Der BBI ist klimapolitisch antiquiert und wird in eine Sackgasse gebaut. Fliegen wird mit 100%tiger Sicherheit durch die künftige Verknappung des Erdöls und dem dramatischen Klimawandel viel teurer werden.

Erst gestern, am 17.6., gab die Lufthansa bekannt, dass Tickets für Langstreckenflüge bis zu 30 % teurer werden, obwohl gegenwärtig die Kerosinkosten noch sinken (die sinken gegenwärtig auch bei der Lufthansa durch fallende Treibstoffzuschläge).

Fliegen ist heute noch recht preiswert, weil auf das Kerosin keine Mineralölsteuer erhoben wird. Die Bahn muss diese Mineralölsteuer jedoch zahlen.

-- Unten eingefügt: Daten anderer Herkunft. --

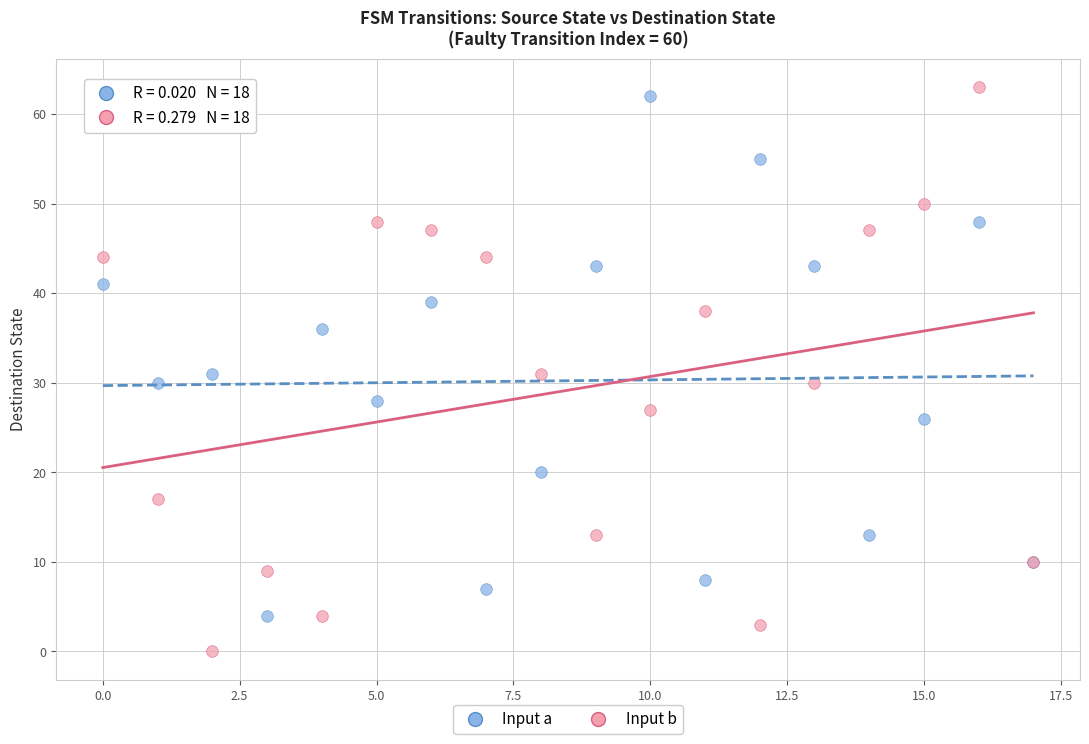

What are all the series names shown in the legend?

Input a, Input b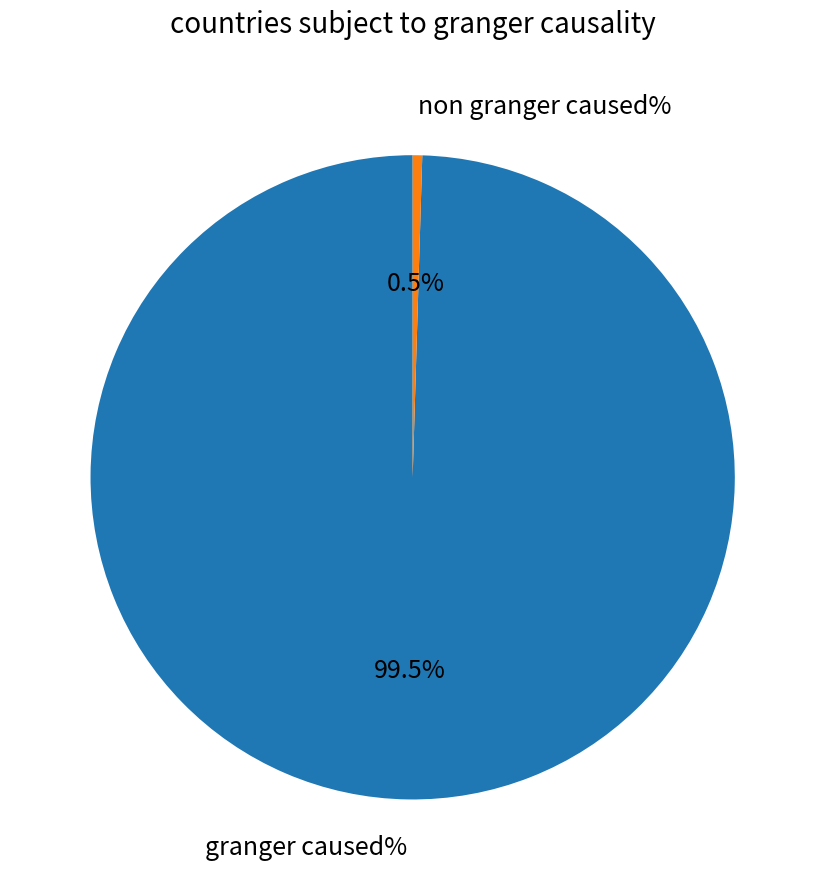

Rank the categories by value from lowest to highest.

non granger caused%, granger caused%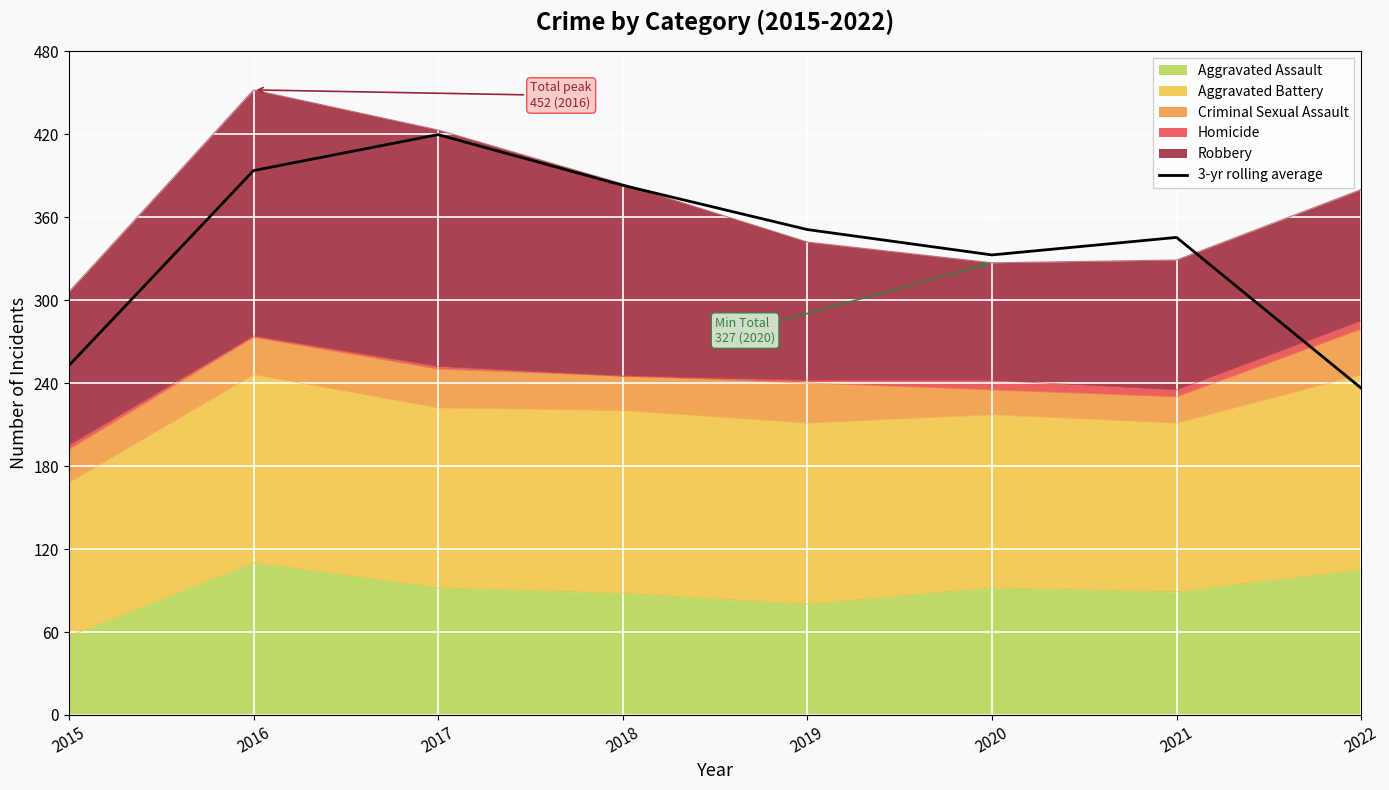

Count the number of categories in the chart.

8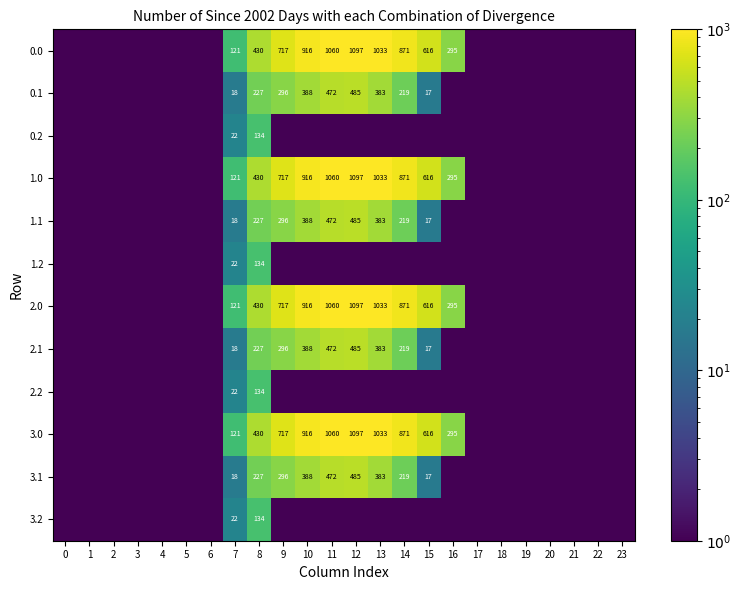

Which has a higher value, 8 or 19?

8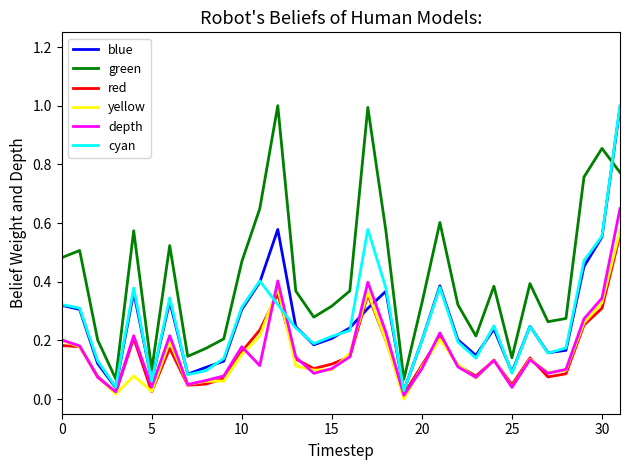

Which series has the largest total across all categories?

green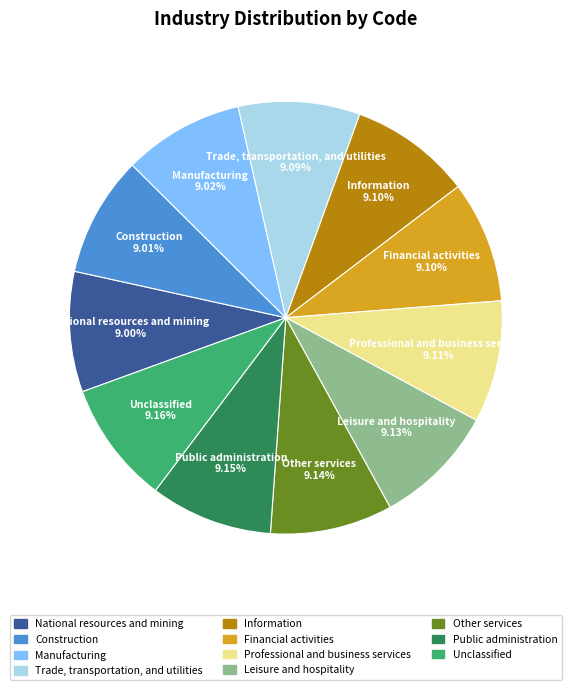

Is it true that Leisure and hospitality is 9% of the pie?

True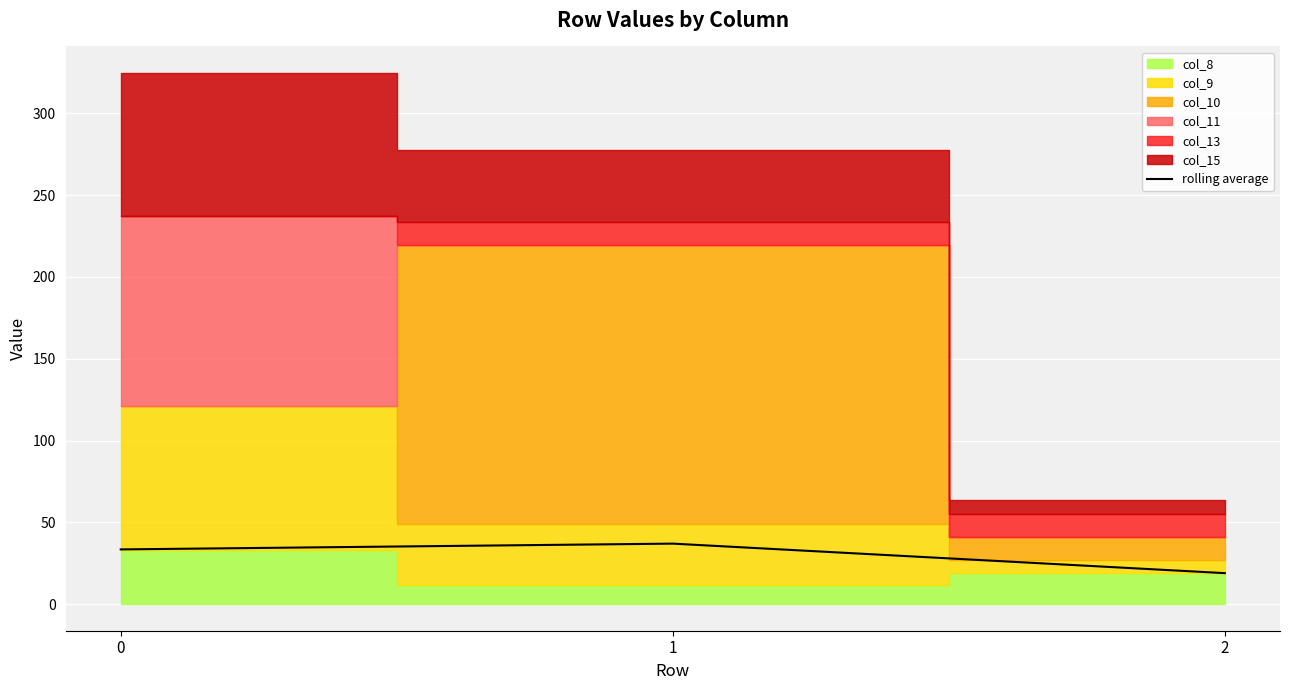

At which category does the chart reach its peak across all series?

1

Die Politik, die derartige Projekte plant und baut, blendet den Klimawandel und die künftige wirtschaftliche Situation komplett aus. Präsident Obama hat vor dem Hintergrund der dramatischen Ölkatastrophe im Golf von Mexiko gestern einen zwangsläufigen Wandel der Energie- und Klimapolitik angekündigt. Die Botschaft vom 17.06. lautet daher weg vom sich ohnehin erschöpfenden Mineralöl hin zu regenerativen Energien.

 

Soweit zur Beantwortung Eurer Fragen! Ich finde diese Umfrage sehr interessant und vermute, dass die Politik und Wirtschaft auf diese grundlegenden Wahrheiten zu
m Klimawandel etc. in Verbindung mit dem BBI gar nicht eingegangen ist. Denn dann könnte man ja auch die Zukunft des BBI gar nicht so rosig malen. Ebenso vermute ich, dass das bei den von mir kritisch reflektierten betriebswirtschaftlichen Belangen des BBI und der FBS ebenso ist.

Ein Ergebnis dieser Umfrage würde mich sehr interessieren. Ich werde diesen Text ab Montag in 2 oder 3 Teilen auf meinen Blog frank-welskop.de setzen.

Ich wünsche Euch in der Schule viel Erfolg! Ebenfalls viel Spaß und Erholung in den Ferien!

Herzlichst

Frank Welskop 

 

 

Antwort auf meine Antworten vom 22.06.2010

Sehr geehrter Herr Dr. Frank Welskop,

vielen herzlichen Dank für Ihre ausführlichen Antworten! Das hat uns beim Auswerten der Umfrage sehr geholfen. Über einige Aspekte aus ihren Antworten haben wir heute in der Schule direkt diskutiert.

Welche wirtschaftlichen Veränderungen der BBI bezogen auf Berlin mit sich ziehen lässt, werden wir sicherlich innerhalb der nächsten Jahre erkennen. Bis dahin hofft und spekuliert man.

Es freut uns, dass Sie sich die Zeit genommen haben und es Ihnen Spaß bereitet hat.